> [Action item]: The required output is the line that contains "text [150, 1652, 427, 1716]" and every line after it, each written out exactly, up to the end of the entries.

> [Page segmentation data]:
BEGIN

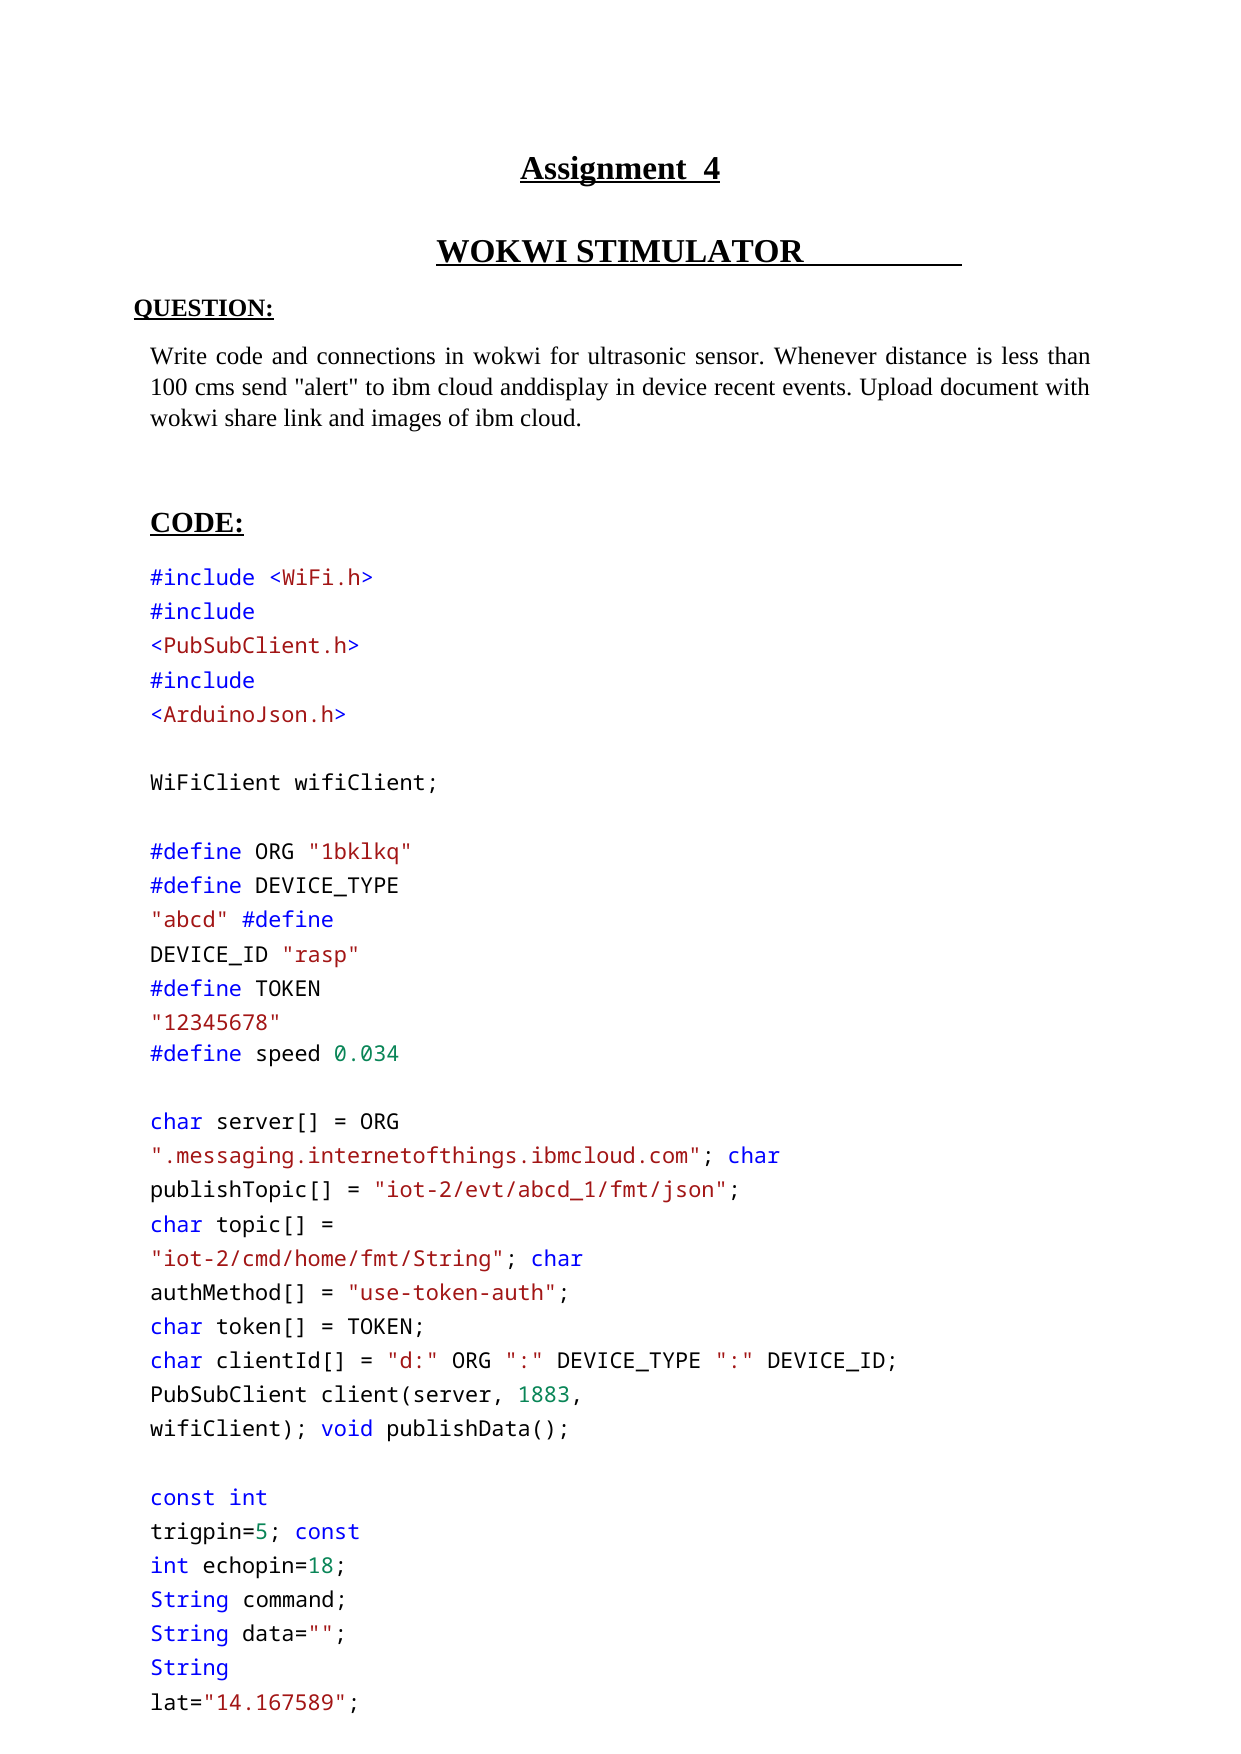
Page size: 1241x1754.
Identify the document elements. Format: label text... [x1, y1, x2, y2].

title Assignment 4 [434, 148, 806, 186]
text QUESTION: [133, 293, 1103, 322]
text char token[] = TOKEN; [150, 1311, 1103, 1341]
title WOKWI STIMULATOR [434, 231, 805, 269]
text #include <WiFi.h> #include <PubSubClient.h> #include <ArduinoJson.h> [150, 562, 451, 728]
text WiFiClient wifiClient; [150, 767, 1103, 797]
text #define ORG "1bklkq" #define DEVICE_TYPE "abcd" #define DEVICE_ID "rasp" #define TOKEN "12345678" [150, 836, 464, 1037]
text char server[] = ORG ".messaging.internetofthings.ibmcloud.com"; char publishTopic[] = "iot-2/evt/abcd_1/fmt/json"; [150, 1106, 909, 1204]
text char topic[] = "iot-2/cmd/home/fmt/String"; char authMethod[] = "use-token-auth"; [150, 1208, 669, 1307]
text CODE: [150, 505, 1103, 539]
text #define speed 0.034 [150, 1041, 1103, 1067]
text Write code and connections in wokwi for ultrasonic sensor. Whenever distance is less than 100 cms send "alert" to ibm cloud anddisplay in device recent events. Upload document with wokwi share link and images of ibm cloud. [150, 341, 1090, 432]
text PubSubClient client(server, 1883, wifiClient); void publishData(); [150, 1378, 705, 1442]
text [150, 1652, 427, 1716]
text char clientId[] = "d:" ORG ":" DEVICE_TYPE ":" DEVICE_ID; [150, 1345, 1103, 1374]
text const int trigpin=5; const int echopin=18; String command; String data=""; [150, 1482, 403, 1648]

END

> [Response box]:
text [150, 1652, 427, 1716]
text char clientId[] = "d:" ORG ":" DEVICE_TYPE ":" DEVICE_ID; [150, 1345, 1103, 1374]
text const int trigpin=5; const int echopin=18; String command; String data=""; [150, 1482, 403, 1648]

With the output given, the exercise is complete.